Curve included Abington Township Commissioner Lori Schreiber in an article about 10 powerful lesbian politicians in the country. Schreiber was the only elected official from Pennsylvania to make the list.
Schreiber has served on the township’s board of commissioners since 2005, when she unseated a 24-year incumbent, and faces reelection this year.
In addition to her duties as a commissioner, Schreiber, 50, is a part-time faculty member at both Montgomery County Community College and Penn State Abington and has taught at numerous other institutions, such as East Stroudsburg University and the Philadelphia College of Textiles & Science, now Philadelphia University.
Schreiber also serves as the community liaison for MCCC’s POWER Program, a career-counseling service for people with mental illness that she helped to create in 2006.
Schreiber, who moved to Abington about 20 years ago, volunteered for Pennsylvania Rep.

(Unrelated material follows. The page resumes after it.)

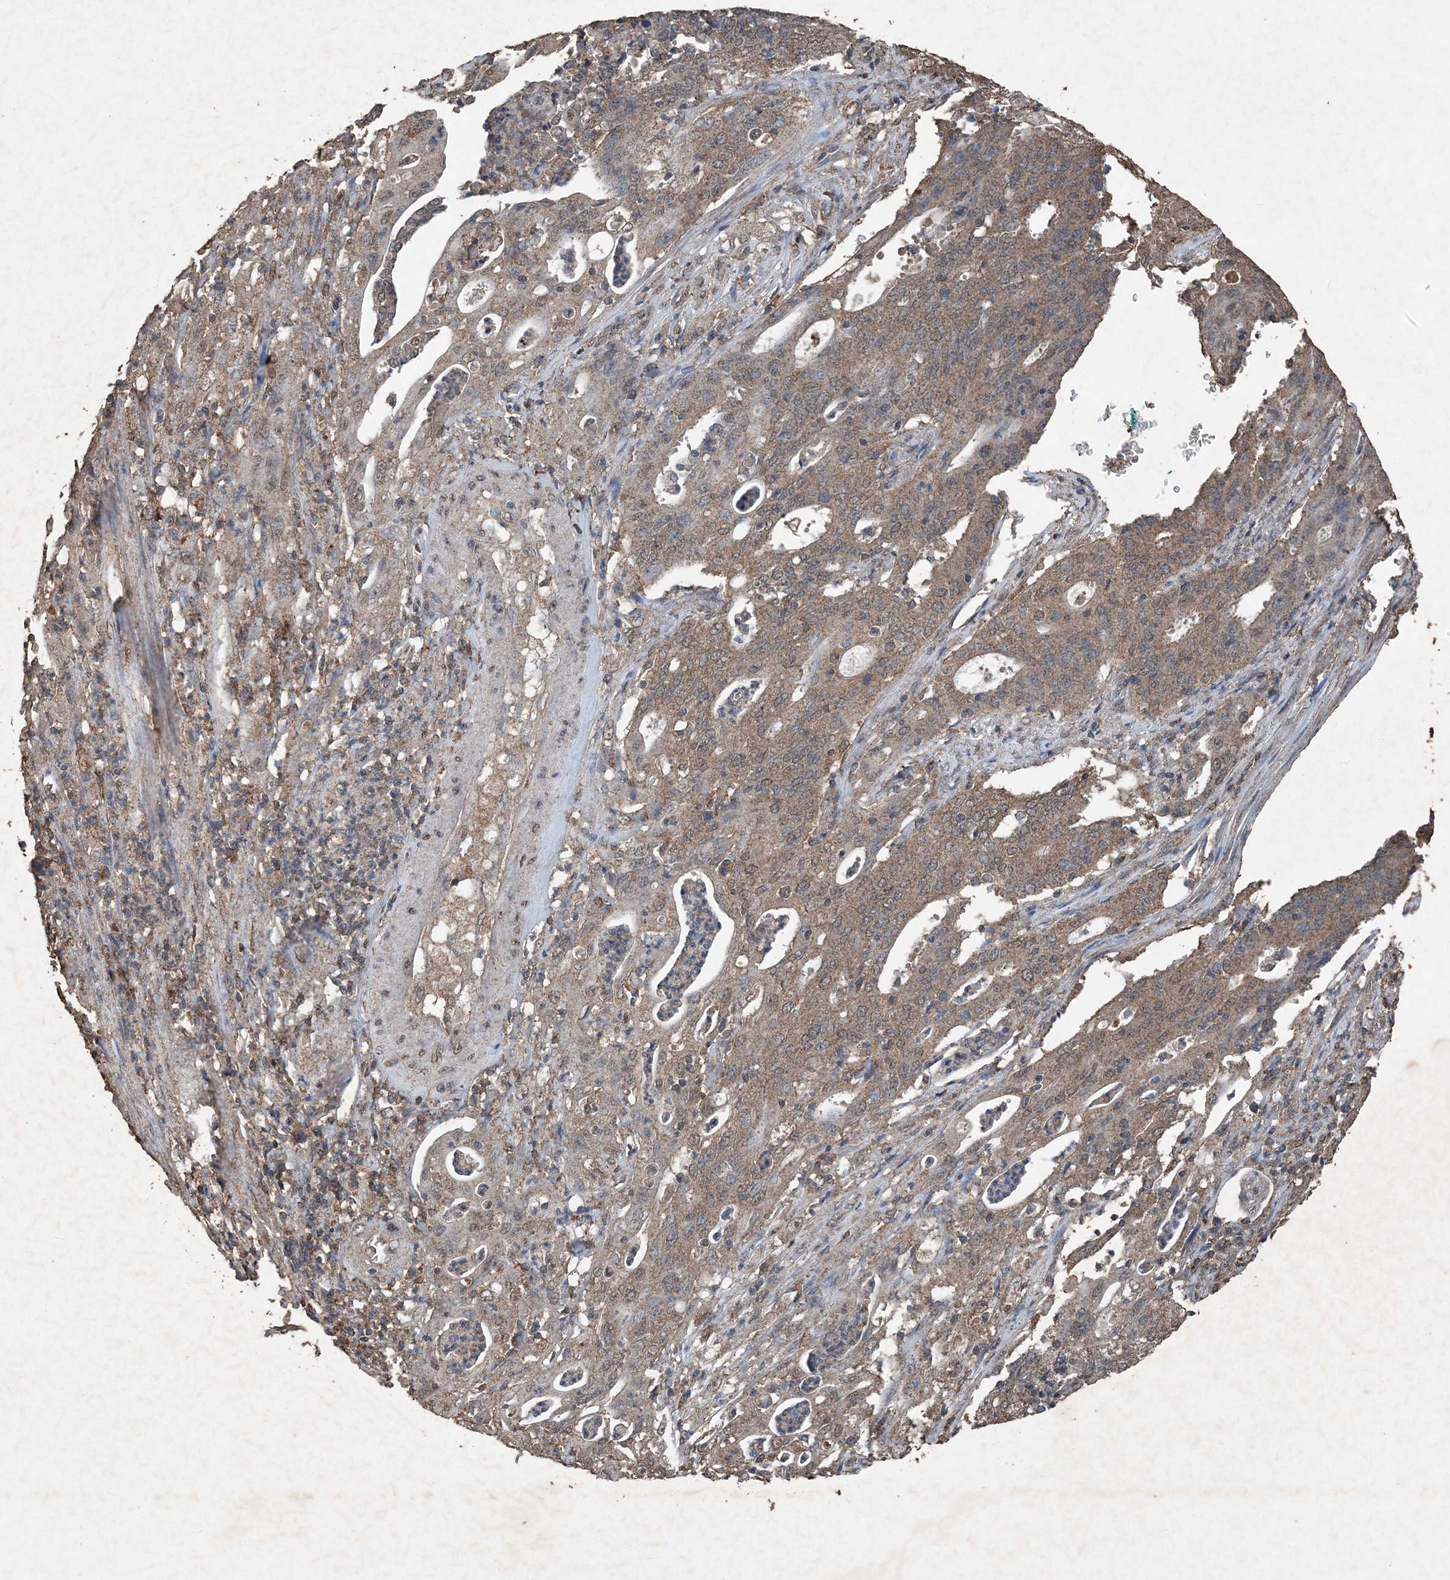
{"staining": {"intensity": "moderate", "quantity": "25%-75%", "location": "cytoplasmic/membranous"}, "tissue": "cervical cancer", "cell_type": "Tumor cells", "image_type": "cancer", "snomed": [{"axis": "morphology", "description": "Adenocarcinoma, NOS"}, {"axis": "topography", "description": "Cervix"}], "caption": "Tumor cells display moderate cytoplasmic/membranous positivity in about 25%-75% of cells in adenocarcinoma (cervical).", "gene": "FCN3", "patient": {"sex": "female", "age": 44}}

Josh Shapiro’s (D-153rd Dist.) successful 2004 campaign, and the representative encouraged her to take on a leadership role in her community.
“Right after Josh’s election, I was on a committee looking for people to run for the board of commissioners, and Josh said to me, ‘Why don’t you run?’ And then it all just came together,” she said.

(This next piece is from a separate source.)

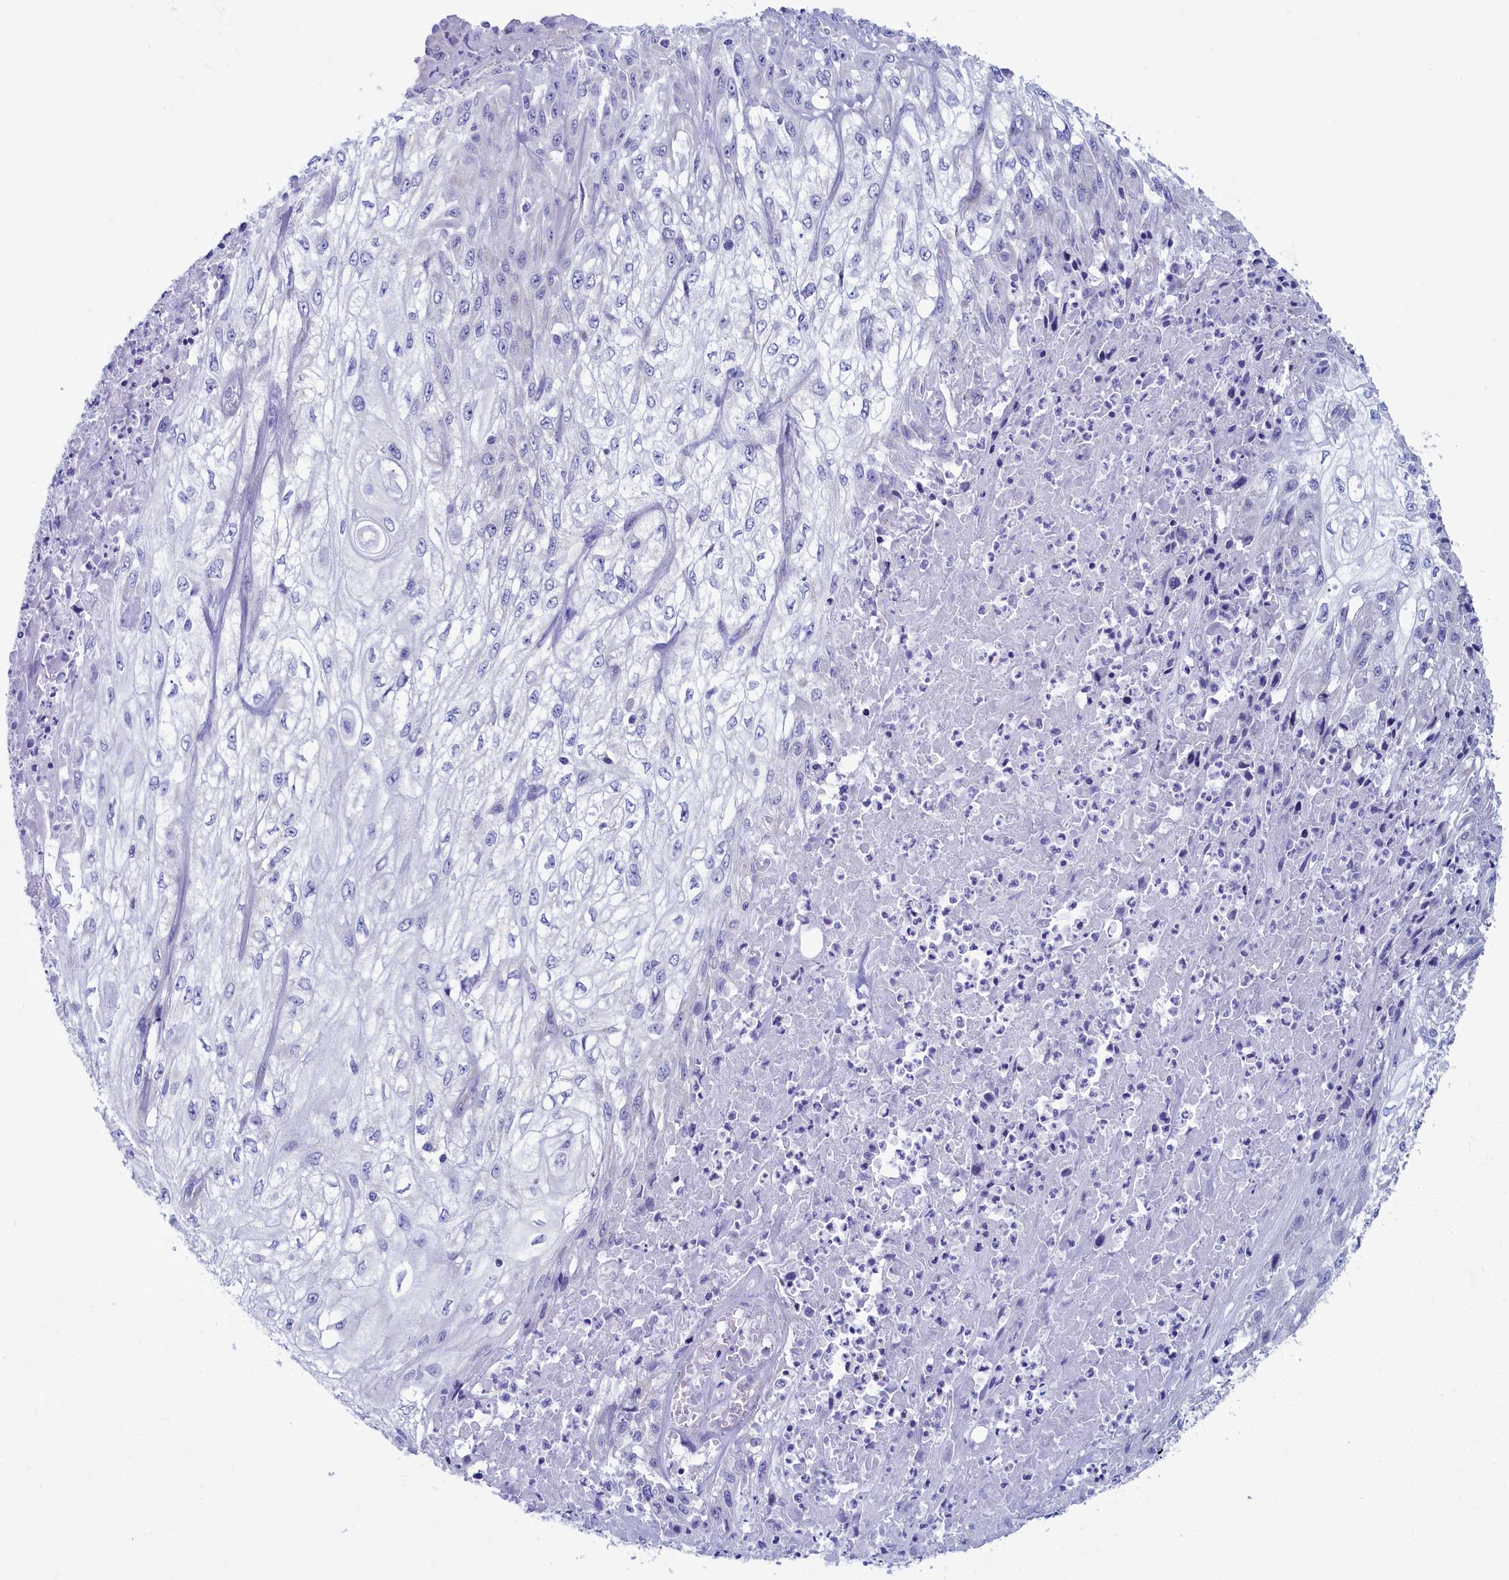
{"staining": {"intensity": "negative", "quantity": "none", "location": "none"}, "tissue": "skin cancer", "cell_type": "Tumor cells", "image_type": "cancer", "snomed": [{"axis": "morphology", "description": "Squamous cell carcinoma, NOS"}, {"axis": "morphology", "description": "Squamous cell carcinoma, metastatic, NOS"}, {"axis": "topography", "description": "Skin"}, {"axis": "topography", "description": "Lymph node"}], "caption": "This is an immunohistochemistry (IHC) micrograph of skin cancer (squamous cell carcinoma). There is no expression in tumor cells.", "gene": "SKA3", "patient": {"sex": "male", "age": 75}}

Schreiber said that since the time she decided to run for office, she’s been committed to being open about her sexuality.
“I talked to a number of elected people that I was friendly with, such as Josh Shapiro, [U.S. Representative from Pennsylvania] Allyson Schwartz and [former U.S. Representative from Pennsylvania] Joe Hoeffel, about how they thought I should come out. I’m a big believer in open government, and I think that elected officials should be as accessible and transparent as possible. We decided to address it from the beginning, and when we made the announcement that I was going to run, I included a mention about my partner and just came out from the beginning.”

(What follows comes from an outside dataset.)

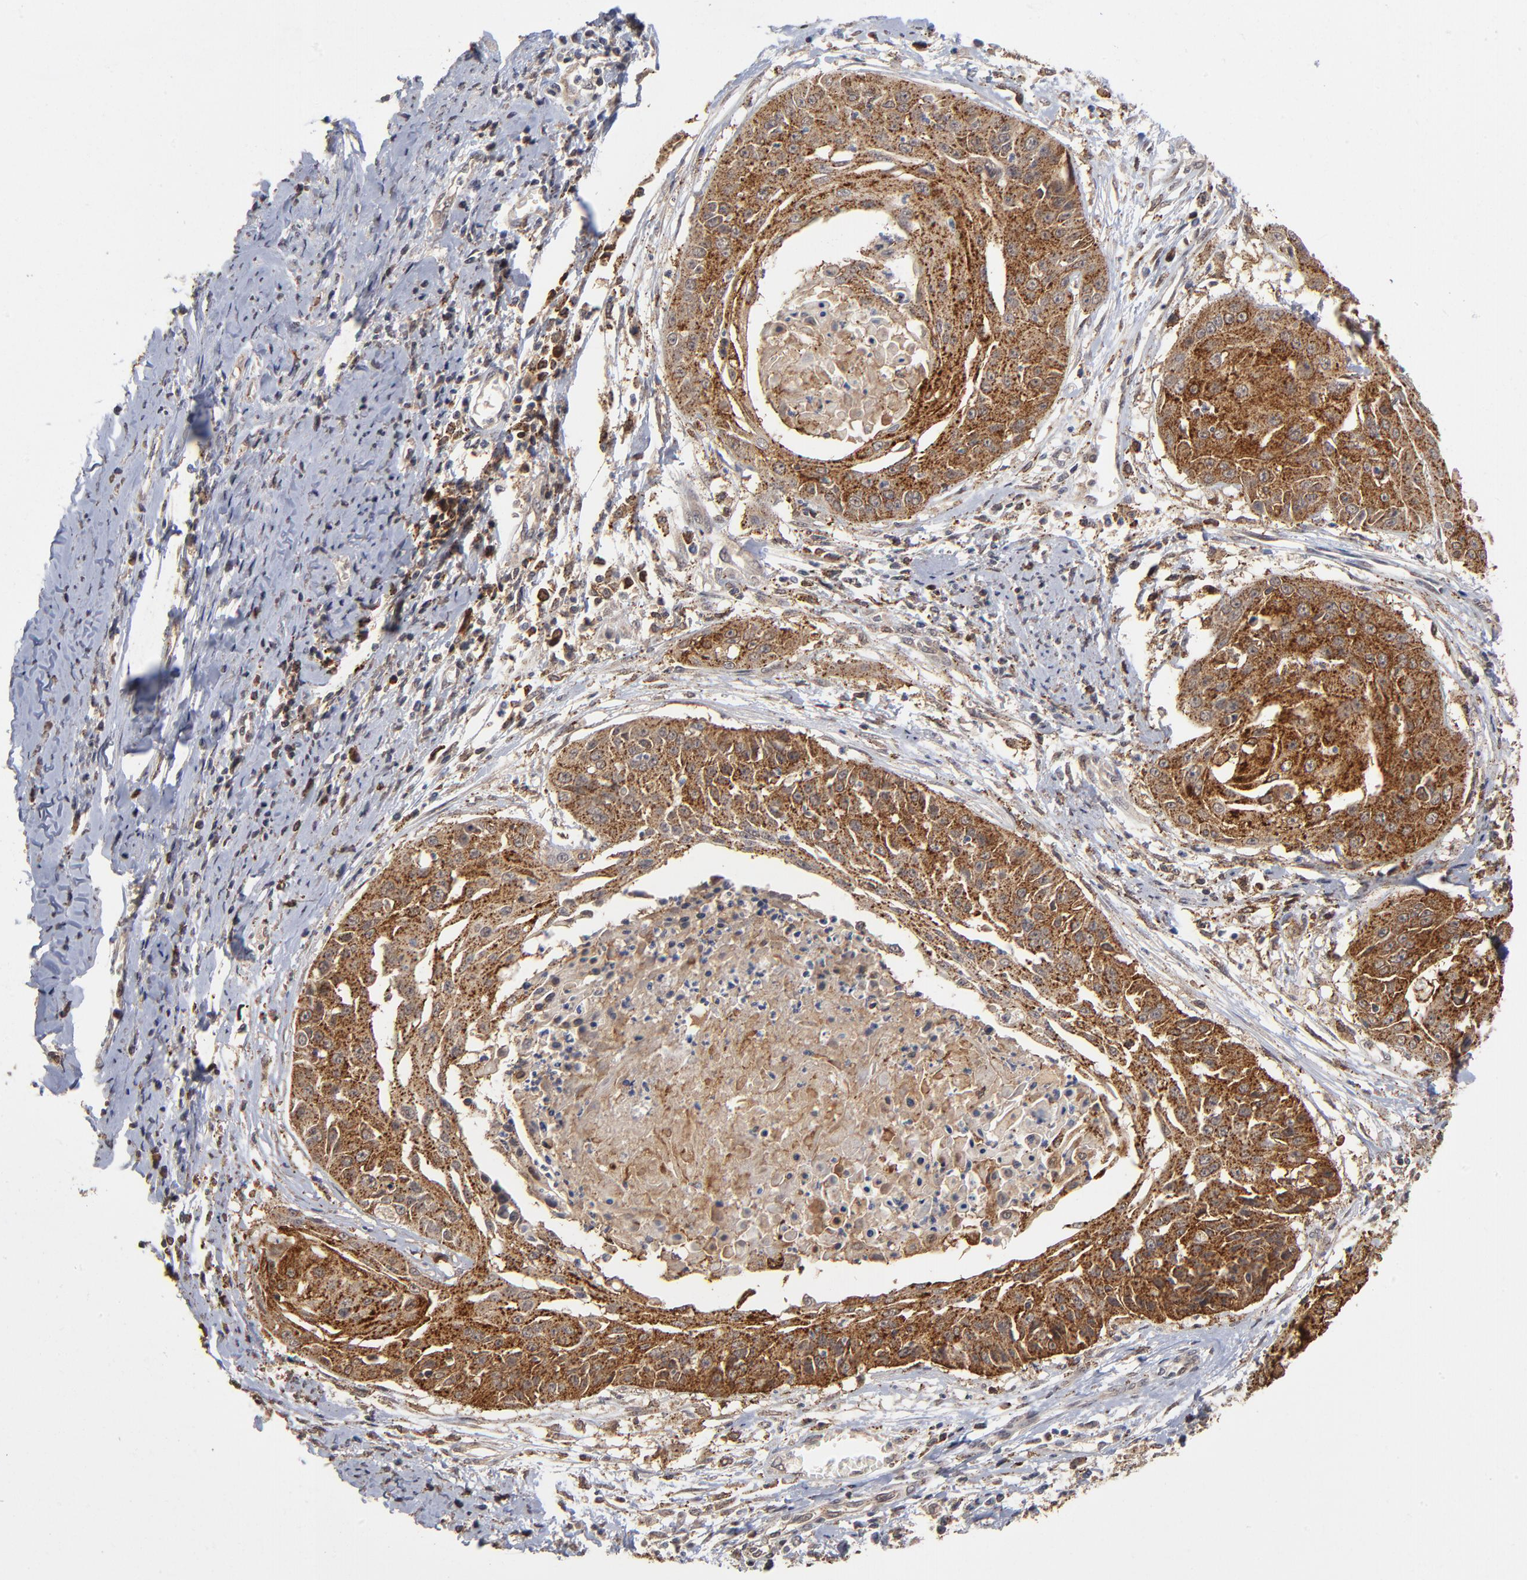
{"staining": {"intensity": "strong", "quantity": ">75%", "location": "cytoplasmic/membranous"}, "tissue": "cervical cancer", "cell_type": "Tumor cells", "image_type": "cancer", "snomed": [{"axis": "morphology", "description": "Squamous cell carcinoma, NOS"}, {"axis": "topography", "description": "Cervix"}], "caption": "DAB (3,3'-diaminobenzidine) immunohistochemical staining of human cervical cancer (squamous cell carcinoma) reveals strong cytoplasmic/membranous protein staining in approximately >75% of tumor cells. (Stains: DAB in brown, nuclei in blue, Microscopy: brightfield microscopy at high magnification).", "gene": "ASB8", "patient": {"sex": "female", "age": 64}}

Throughout the past four years, Schreiber has spearheaded numerous initiatives aimed at revitalizing Roslyn, the area she represents.
Schreiber launched two large street festivities — a film festival and a pet fair — which have become annual events and has also been influential in pushing for the expansion of the Roslyn Library to include an arts and cultural center, which she said is now underway.
Schreiber, who is running unopposed in next month’s Municipal Primary but will face a Republican challenger in the November election, said that, if reelected, she would be grateful for the continued opportunity to heighten the visibility of the LGBT community.
“[The gay community] is really an underrepresented voice, and we need to have more diversity in our government; we only can make inroads if we demystify who we are.”